Eggplant meltdown and cooking with my sister
My sister lives miles away, in Stockholm, but somehow we often seem to be exploring the same cooking projects simultaneously. Whether it’s tofu recipes, smoothies, sour dough bread, or an obsession with sustainable meat and fish, we are almost always in sync.
One of her past visits to the US was particularly poignant and our cooking synchronicity brought our family comfort and healing during a difficult passage. My sister came home to see my father for the last time as he was very ill. We both brought our sourdough starters to our parent’s home which we fed each night before we went to bed. We took turns making wonderful toothsome loaves, comparing our processes and outcomes. And then we really took off! We each felt the need to cook our favorite Greek recipes for my father and for each other, and this is what he ate during the last week of his life. He wasn’t talking, or eating too much in those last days, but we saw him enjoy the beautiful spanakopita my sister prepared and watched him eat my kapema, taking a small a piece of bread and scoop the oil, containing all of the flavors of the vegetables, saw the pleasure and the love he was receiving from his daughters.
These dishes were the ones we ate a half century ago, in the Bronx apartments of my grandmother and aunt, who have long since passed away. My memory of the adults sitting, cramped in the tiny kitchen (none of them were what one would call small people), around the linoleum table, scooping up the caramelized eggplant, oil and tomato (kapema) with thick chunks of rye bread. My grandmother’s scuviya, a version of tzadtiki was always present. We cousins and siblings tried modern dance moves across the living room watching ourselves in the floor to ceiling mirror that covered one of the walls, or played hide-and-seek in the dark cavernous apartment hallways as the adults ate and talked for hours.

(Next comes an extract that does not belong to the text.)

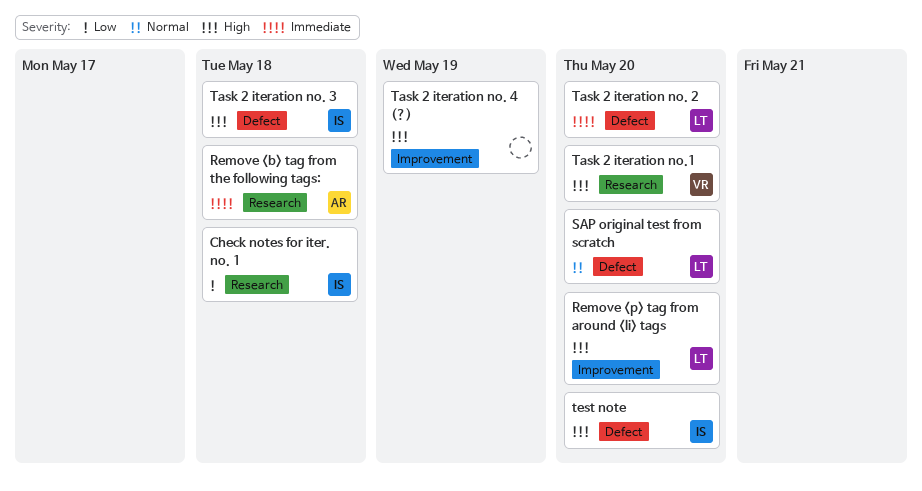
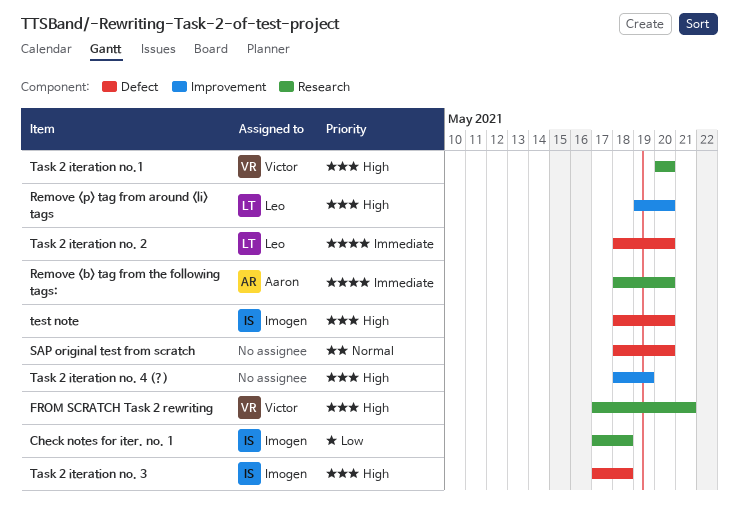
FROM SCRATCH Task 2 rewriting: none -> present
Remove <b> tag from the following tags:, due: May 18 -> May 20
SAP original test from scratch, owner: Leo -> none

In later years, I felt a calling to make kapema in one of the restaurants where I was cheffing, and one of my cooks gave it a great name “Eggplant Meltdown”. Use whatever name you prefer but make it now, as it’s a great time of year to make this wonderful hearty Jewish Greek dish passed down from my Grandma, Stella Negrin. May she and my father, David Negrin rest in peace, and may my sister and I always be in sync.
Kapema: Slow cooked eggplant and tomato
Ingredients
1 each globe eggplant
3 each, large very ripe tomatoes
Olive oil
Paprika
Dried oregano
Kosher salt
Directions
Slice the eggplant lengthwise in about 16 pieces
Steam for about 12 minutes until very soft
Peel and seed the tomatoes; then coarsely chop
Using a pyrex or baking dish sprayed with olive oil, lay the eggplant slices along the bottom
Cover with diced tomatoes
Pour the olive oil on top and sprinkle herbs and spices over
Bake in 350 degree oven for about 2 hours until the oil bubbles to the top and the eggplant is caramelized
This dish can be eaten hot or cold
Learn more about the history of this recipe HERE.
Spanakopita
Yield: 6-8 servngs
Ingredients:
1 lb. phyllo sheets, thawed
½ cup diced green onion
1 lb. feta cheese, crumbled
small bunch parsley, chopped
small bunch dill, chopped
¼ tsp Sea salt and freshly ground pepper
6 eggs, beaten
20 oz. frozen chopped spinach, thawed and drained well
½ cup oil
¼ lb. melted butter
Directions:
Melt the butter and combine with the olive oil in a small bowl and set aside.
Put the chopped green onions and thawed spinach in a bowl and add the feta cheese. Stir in the chopped parsley and dill. Gradually add the beaten eggs and mix thoroughly.
Brush a rectangular pyrex dish with the olive oil/butter mixture, using a pastry brush.
Carefully unroll the phyllo and place on the counter and cover with a lightly dampened towel. Lay one sheet of phyllo dough on the bottom of the dish, and brush with the butter and oil. Layer 5 more sheets of phyllo, brushing each layer, before adding the next.
Spread the spinach and feta cheese mixture carefully over the phyllo dough in the glass pan.
Layer 6 more sheets of phyllo on top, brushing each sheet with the butter/oil. If the phyllo dough is too big you can use poultry shears to trim the edges to fit the pan or dish.
Bake in a preheated 350-degree oven for 25-30 minutes or until golden brown.
Cut into squares and serve hot or cold with sour cream or yogurt.